For the API's that are standardized, they are riddled with foot guns. For example, if you wanted to make a devtool that overlaid something over HTML elements on the users website, how would you measure the HTML elements position to layout the overlay?

The most common answer is element.getBoundingRect()- but this forces your browser to immediately recalculate the layout values for the elements on the page every time you call it.

This becomes a massive bottleneck very fast, as forced relayouts can be extremely expensive. The most performant solution is unintuitive- use IntersectionObserver, and then async listen for an entry from the API, which ends up containing the elements position. The browser does this calculation off the main thread.

You once again are forced to become a browser expert to implement a quite standard feature. These problems exist everywhere if you are approaching web API's from the perspective of a devtool.
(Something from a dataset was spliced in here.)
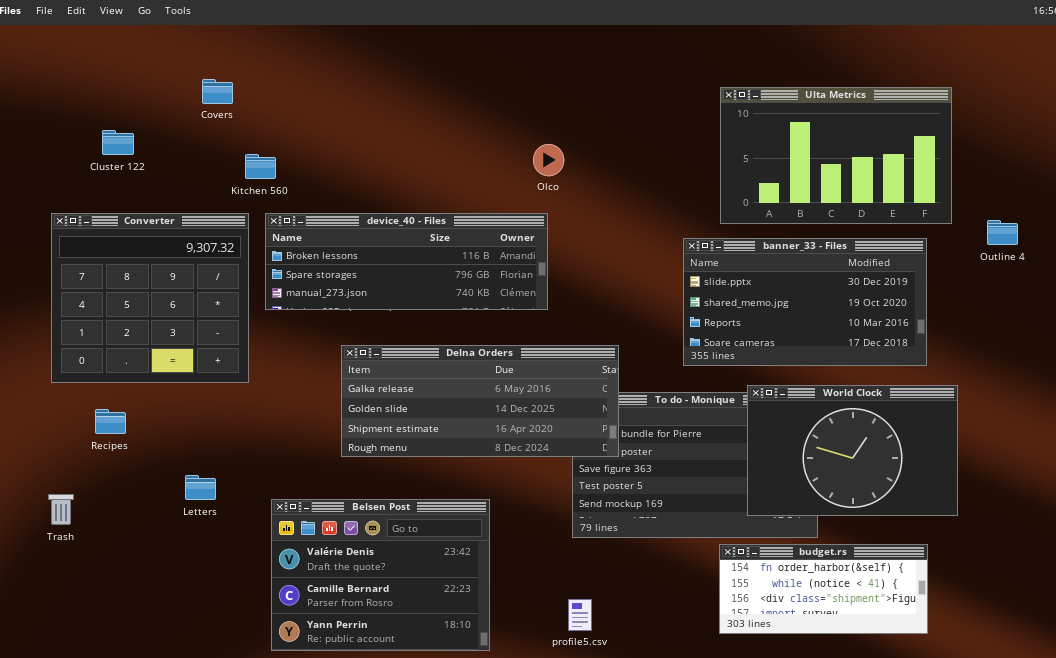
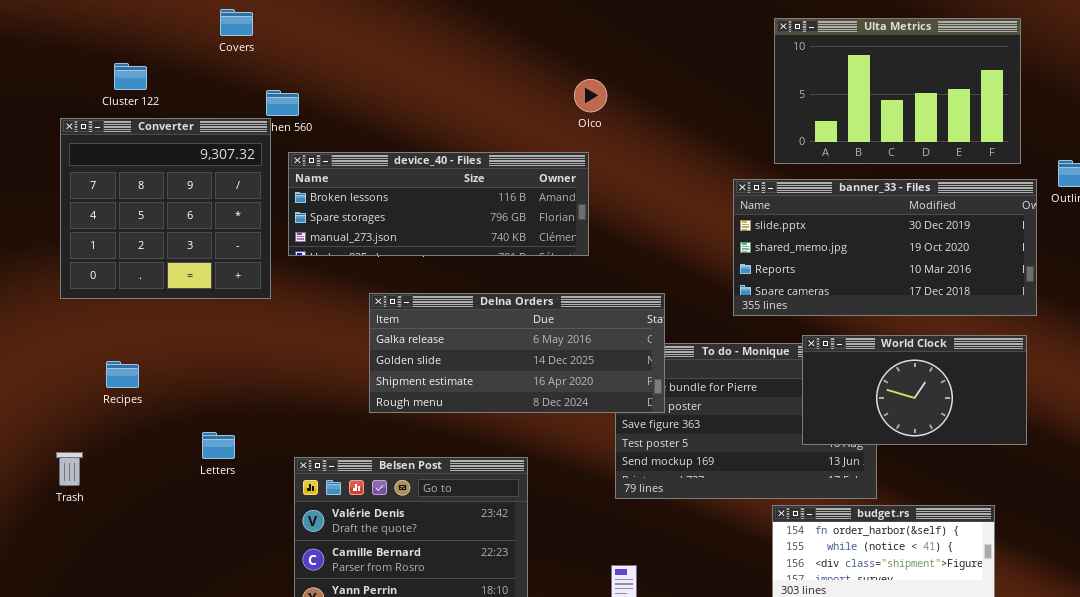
Converter: [51,213,249,383] -> [60,118,271,299], moved
banner_33 - Files: [683,238,927,366] -> [733,179,1037,316], resized
World Clock: [747,385,958,516] -> [802,335,1027,445], resized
kyju's utilities solve all these problems for you internally.

Automatic MCP servers

For any devtool that is useful to a human, it can also be useful to an LLM. If there was a button we can click that would make all our devtools data available to the LLM, everyone would press it.

The problem is actually exposing this data to the LLM is quite difficult.

You would want all LLM's to be able to access this data (like inside cursor), not just an LLM you have in your application. So, you need some way to tell external LLM's about the tools you can run for it. Luckily, the problem of how does the LLM discover your tool is solved by the MCP protocol

Now, how are you going to execute the tool call when asked? The MCP client (cursor, for example) will communicate over HTTP to your MCP server and ask you to execute some function. That means you need to host a server, which of course you can't do on the browser.

Now you have 2 options:

  • host an MCP server exposed to the public internet
  • run a local mcp server on the users computer

To pick the right option, it's good to fully understand the problem- If we have an MCP server that received a tool call command, how will we run the tool? We need to access some data on the users local website to run this tool, which means we need to have some way to communicate with it.

If we hosted the MCP server on the public internet, that means for every user we have, they are pushing data up to our server. Which has some nasty implications:

  • the users potentially private data is going through your server
  • that may be a lot of load

So that means the best option in most cases for a devtool is to run a local MCP server.

But, we need the user to somehow run this server for us manually. We can't ask them to explicitly run the server, since that would be an awful experience. We also can't assume the user has an existing server that we can extend, since the user might not be making an app that has a server!

Though, luckily, almost all modern apps use a dev server, which we can hook into. And one great property of dev servers is they all have hooks to run code when the development server starts. These hooks exist in the form of build plugins (for example, tailwind v4 is a build plugin for vite).

But, asking your user to manually configure the plugin is quite a large friction point for your tool, and leaves many opportunities for users to drop out of the onboarding flow.

The solution to this is to provide a single CLI command that automatically configures your tool in the users project. Of course, this is a bit hard, you need to generate an AST of the users configuration file, and handle transforming the file for every possible build tool the user might be using.

This is a very big hurdle to jump through if you are just trying to make a simple web based tool, and kyju provides this functionality out of the box.

After the user has configured your devtool's MCP server to run, you still need a way to communicate with the users website. Since kyju can run code on the MCP server, and the users website, it's trivial to make a web socket connection. Requesting any data for a tool call is as simple as sending a websocket message asking for the data.

Because of this architecture, kyju can automatically spin up an MCP server for every devtool made, with minimal configuration needed to describe the input to the tool, and what it does.